2) At least one "known" Network will go under in 2015, if not more, leaving some affs stiffed on payments. No, I don't know who. Make sure you know who you are doing business with. Networks can add a lot of value (yes, I'm biased) in terms of offsetting your finance risk and skyrocketing your scaling ability (both for Advertisers and Affs) in the current environment, but they can also be bad at evaluating their own credit risk and exposure. When it comes down to covering their bad bets with the owner's personal net worth vs the payments due to the affs, guess who's going to see the loss? Know your partners bros.

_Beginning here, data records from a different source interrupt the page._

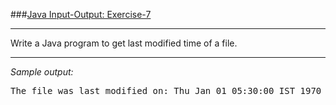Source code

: ###[Java Input-Output: Exercise-7](https://www.w3resource.com/java-exercises/io/java-io-exercise-7.php)
***
<p>Write a Java program to get last modified time of a file.</p>

***
_Sample output:_
<pre class="output">
The file was last modified on: Thu Jan 01 05:30:00 IST 1970
</pre>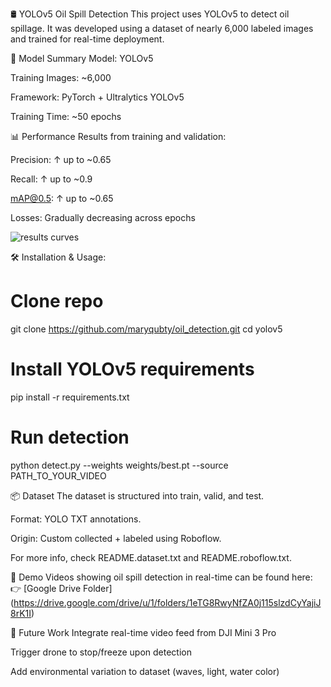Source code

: 🛢️ YOLOv5 Oil Spill Detection
This project uses YOLOv5 to detect oil spillage. It was developed using a dataset of nearly 6,000 labeled images and trained for real-time deployment.

🧠 Model Summary
Model: YOLOv5

Training Images: ~6,000

Framework: PyTorch + Ultralytics YOLOv5

Training Time: ~50 epochs

📊 Performance
Results from training and validation:

Precision: ↑ up to ~0.65

Recall: ↑ up to ~0.9

mAP@0.5: ↑ up to ~0.65

Losses: Gradually decreasing across epochs

![results curves](https://github.com/user-attachments/assets/54800dfa-67f4-4655-bd85-d171e817a492)

🛠️ Installation & Usage:
# Clone repo
git clone https://github.com/maryqubty/oil_detection.git
cd yolov5

# Install YOLOv5 requirements
pip install -r requirements.txt

# Run detection
python detect.py --weights weights/best.pt --source PATH_TO_YOUR_VIDEO

📦 Dataset
The dataset is structured into train, valid, and test.

Format: YOLO TXT annotations.

Origin: Custom collected + labeled using Roboflow.

For more info, check README.dataset.txt and README.roboflow.txt.

🎥 Demo
Videos showing oil spill detection in real-time can be found here:
👉 [Google Drive Folder] (https://drive.google.com/drive/u/1/folders/1eTG8RwyNfZA0j115slzdCyYajiJ8rK1I) 

🤖 Future Work
Integrate real-time video feed from DJI Mini 3 Pro

Trigger drone to stop/freeze upon detection

Add environmental variation to dataset (waves, light, water color)

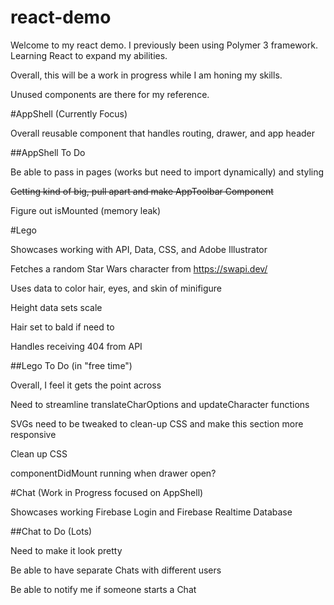 # react-demo

Welcome to my react demo. I previously been using Polymer 3 framework. Learning React to expand my abilities. 

Overall, this will be a work in progress while I am honing my skills.

Unused components are there for my reference. 



#AppShell (Currently Focus)

Overall reusable component that handles routing, drawer, and app header


##AppShell To Do

Be able to pass in pages (works but need to import dynamically) and styling  

~~Getting kind of big, pull apart and make AppToolbar Component~~

Figure out isMounted (memory leak)



#Lego 

Showcases working with API, Data, CSS, and Adobe Illustrator

Fetches a random Star Wars character from https://swapi.dev/ 

Uses data to color hair, eyes, and skin of minifigure

Height data sets scale

Hair set to bald if need to 

Handles receiving 404 from API


##Lego To Do (in "free time")

Overall, I feel it gets the point across

Need to streamline translateCharOptions and updateCharacter functions

SVGs need to be tweaked to clean-up CSS and make this section more responsive

Clean up CSS

componentDidMount running when drawer open?



#Chat (Work in Progress focused on AppShell)

Showcases working Firebase Login and Firebase Realtime Database


##Chat to Do (Lots)

Need to make it look pretty 

Be able to have separate Chats with different users

Be able to notify me if someone starts a Chat

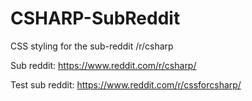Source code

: # CSHARP-SubReddit
CSS styling for the sub-reddit /r/csharp

Sub reddit: https://www.reddit.com/r/csharp/

Test sub reddit: https://www.reddit.com/r/cssforcsharp/
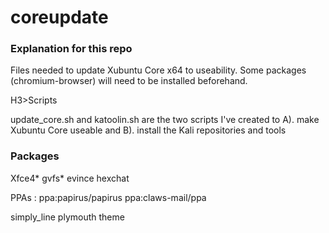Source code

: # coreupdate
<h3>Explanation for this repo</h3>
<p>Files needed to update Xubuntu Core x64 to useability. Some packages (chromium-browser) will need to be installed beforehand.</p>
H3>Scripts</h3>
<p>update_core.sh and katoolin.sh are the two scripts I've created to A). make Xubuntu Core useable and B). install the Kali repositories and tools</P>
<h3>Packages</h3>
<p>Xfce4* gvfs* evince hexchat</p>
<p>PPAs : ppa:papirus/papirus ppa:claws-mail/ppa</p>
<p>simply_line plymouth theme</p>


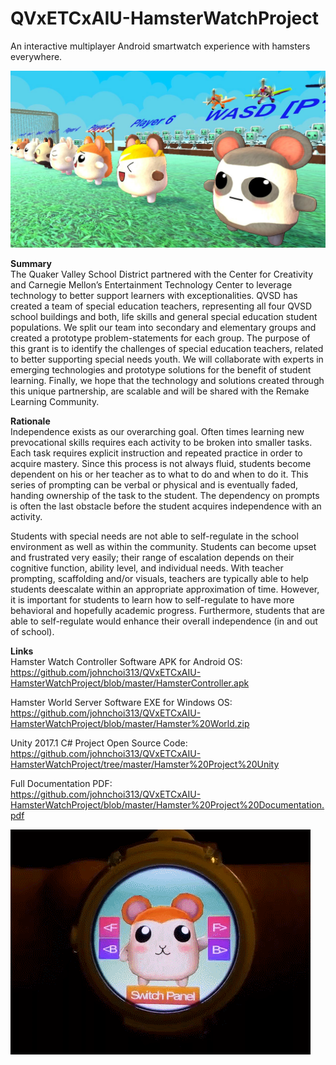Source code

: # QVxETCxAIU-HamsterWatchProject
An interactive multiplayer Android smartwatch experience with hamsters everywhere.

![Soccer](/Images/Soccer.png)

**Summary** <br/>
The Quaker Valley School District partnered with the Center for Creativity and Carnegie Mellon’s Entertainment Technology Center to leverage technology to better support learners with exceptionalities. QVSD has created a team of special education teachers, representing all four QVSD school buildings and both, life skills and general special education student populations. We split our team into secondary and elementary groups and created a prototype problem-statements for each group. The purpose of this grant is to identify the challenges of special education teachers, related to better supporting special needs youth. We will collaborate with experts in emerging technologies and prototype solutions for the benefit of student learning. Finally, we hope that the technology and solutions created through this unique partnership, are scalable and will be shared with the Remake Learning Community. 

**Rationale** <br/>
Independence exists as our overarching goal.  Often times learning new prevocational skills requires each activity to be broken into smaller tasks.  Each task requires explicit instruction and repeated practice in order to acquire mastery. Since this process is not always fluid, students become dependent on his or her teacher as to what to do and when to do it. This series of prompting can be verbal or physical and is eventually faded, handing ownership of the task to the student. The dependency on prompts is often the last obstacle before the student acquires independence with an activity.
 
Students with special needs are not able to self-regulate in the school environment as well as within the community. Students can become upset and frustrated very easily; their range of escalation depends on their cognitive function, ability level, and individual needs.  With teacher prompting, scaffolding and/or visuals, teachers are typically able to help students deescalate within an appropriate approximation of time. However, it is important for students to learn how to self-regulate to have more behavioral and hopefully academic progress. Furthermore, students that are able to self-regulate would enhance their overall independence (in and out of school).

**Links** <br/>
Hamster Watch Controller Software APK for Android OS: <br/>
https://github.com/johnchoi313/QVxETCxAIU-HamsterWatchProject/blob/master/HamsterController.apk

Hamster World Server Software EXE for Windows OS: <br/>
https://github.com/johnchoi313/QVxETCxAIU-HamsterWatchProject/blob/master/Hamster%20World.zip

Unity 2017.1 C# Project Open Source Code: <br/>
https://github.com/johnchoi313/QVxETCxAIU-HamsterWatchProject/tree/master/Hamster%20Project%20Unity

Full Documentation PDF: <br/>
https://github.com/johnchoi313/QVxETCxAIU-HamsterWatchProject/blob/master/Hamster%20Project%20Documentation.pdf

![Hamster GIF](/Images/Hamster.gif)


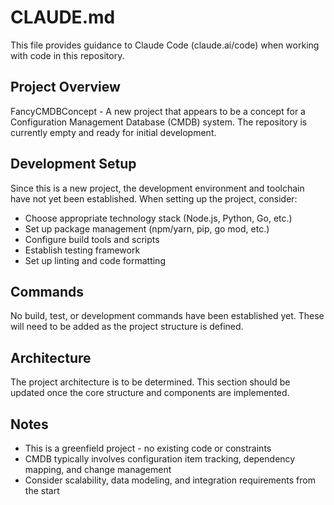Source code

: # CLAUDE.md

This file provides guidance to Claude Code (claude.ai/code) when working with code in this repository.

## Project Overview

FancyCMDBConcept - A new project that appears to be a concept for a Configuration Management Database (CMDB) system. The repository is currently empty and ready for initial development.

## Development Setup

Since this is a new project, the development environment and toolchain have not yet been established. When setting up the project, consider:

- Choose appropriate technology stack (Node.js, Python, Go, etc.)
- Set up package management (npm/yarn, pip, go mod, etc.)
- Configure build tools and scripts
- Establish testing framework
- Set up linting and code formatting

## Commands

No build, test, or development commands have been established yet. These will need to be added as the project structure is defined.

## Architecture

The project architecture is to be determined. This section should be updated once the core structure and components are implemented.

## Notes

- This is a greenfield project - no existing code or constraints
- CMDB typically involves configuration item tracking, dependency mapping, and change management
- Consider scalability, data modeling, and integration requirements from the start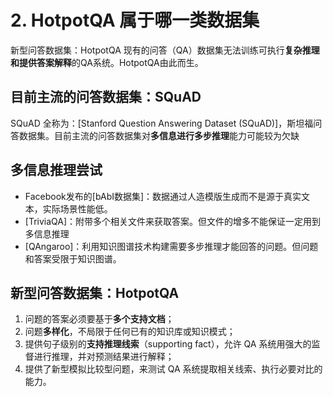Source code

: # 2. HotpotQA 属于哪一类数据集
新型问答数据集：HotpotQA
现有的问答（QA）数据集无法训练可执行**复杂推理和提供答案解释**的QA系统。HotpotQA由此而生。
## 目前主流的问答数据集：SQuAD
SQuAD 全称为：[Stanford Question Answering Dataset (SQuAD)]，斯坦福问答数据集。目前主流的问答数据集对**多信息进行多步推理**能力可能较为欠缺
## 多信息推理尝试
- Facebook发布的[bAbI数据集]：数据通过人造模版生成而不是源于真实文本，实际场景性能低。
- [TriviaQA]：附带多个相关文件来获取答案。但文件的增多不能保证一定用到多信息推理
- [QAngaroo]：利用知识图谱技术构建需要多步推理才能回答的问题。但问题和答案受限于知识图谱。
## 新型问答数据集：HotpotQA
1. 问题的答案必须要基于**多个支持文档**；
2. 问题**多样化**，不局限于任何已有的知识库或知识模式；
3. 提供句子级别的**支持推理线索**（supporting fact），允许 QA 系统用强大的监督进行推理，并对预测结果进行解释；
4. 提供了新型模拟比较型问题，来测试 QA 系统提取相关线索、执行必要对比的能力。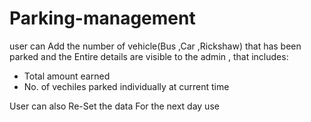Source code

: # Parking-management

user can Add the number of vehicle(Bus ,Car ,Rickshaw) that has been parked and the Entire details are visible to the admin , that includes:
- Total amount earned 
- No. of vechiles parked individually at current time

User can also Re-Set the data For the next day use
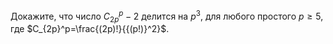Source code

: Докажите, что число $C_{2p}^p  - 2$ делится на $p^3$, для любого простого 
$p \geq 5$, где $C_{2p}^p=\frac{(2p)!}{{(p!)}^2}$.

3) SEO is still a $$$-maker - tired of hearing all the "seo is dead bros" talk lately?, me too. SEO is a zero-sum game, meaning just because 5 guys who's biz model was based on crappy web 2.0 linkwheels and scrapebox spam fell out of the Top 5 spots, doesn't mean 5 other sites ranked by guys who adapted didnt take their place. There's guys on WF who know their SEO and can rank, they just are more careful about releasing their methods to the masses on b/s/t for a short-term gain that immediately gets outed and copied by the digitalpoint crowd. Buying the cheapest package you can find on b/s/t to point at your wordpress site about tomatoes and expecting instant zillions might not be effective anymore, find the guys who've been around here talking about SEO for more than 4 months, odds are they are the ones that can adapt. Join the new 5 SERPs, not the old 5. As always, PM grindstone for all the secretz.
4) Lead Gen is getting hawt - big brands like lead gen. New players with VC money like lead gen. Established businesses with a long-term business plan that isn't reliant on tomorrow's credit card deposits like lead gen. Best of all, you can "sell" to customers who don't have to give a credit card payment to the merchant for you to get paid as the aff. 99% of Facebook's "customers" never gave them a credit card or paid them a dime, yet look how valuable those customers are to FB, they just make the money off them indirectly, that's basically the same premise as some of the growing lead gen stuff out there. Don't limit yourself to thinking the only way you can get paid by a Merchant is only by referring customers to their "Order Now" checkout pages.
5) PPC/old-school media buys will come back in style - After everybody got so excited about Facebook and mobile stuff, a lot of the "old" methods of online advertising became less relevant, and now those companies have to work harder to get back the traffic that used to line up begging to give them money. I feel like it's 2008 again, with my Adwords accounts running, and actually spending money on Yaho and Bing again, don't forget about the traffic sources that "used to work" before everybody got excited about Facebook, a lot of them have improved now because they had to to compete.
good luck bros, 2015 will separate those who have real business models from those in the space who can only copy others while watching the ice melt under their feet.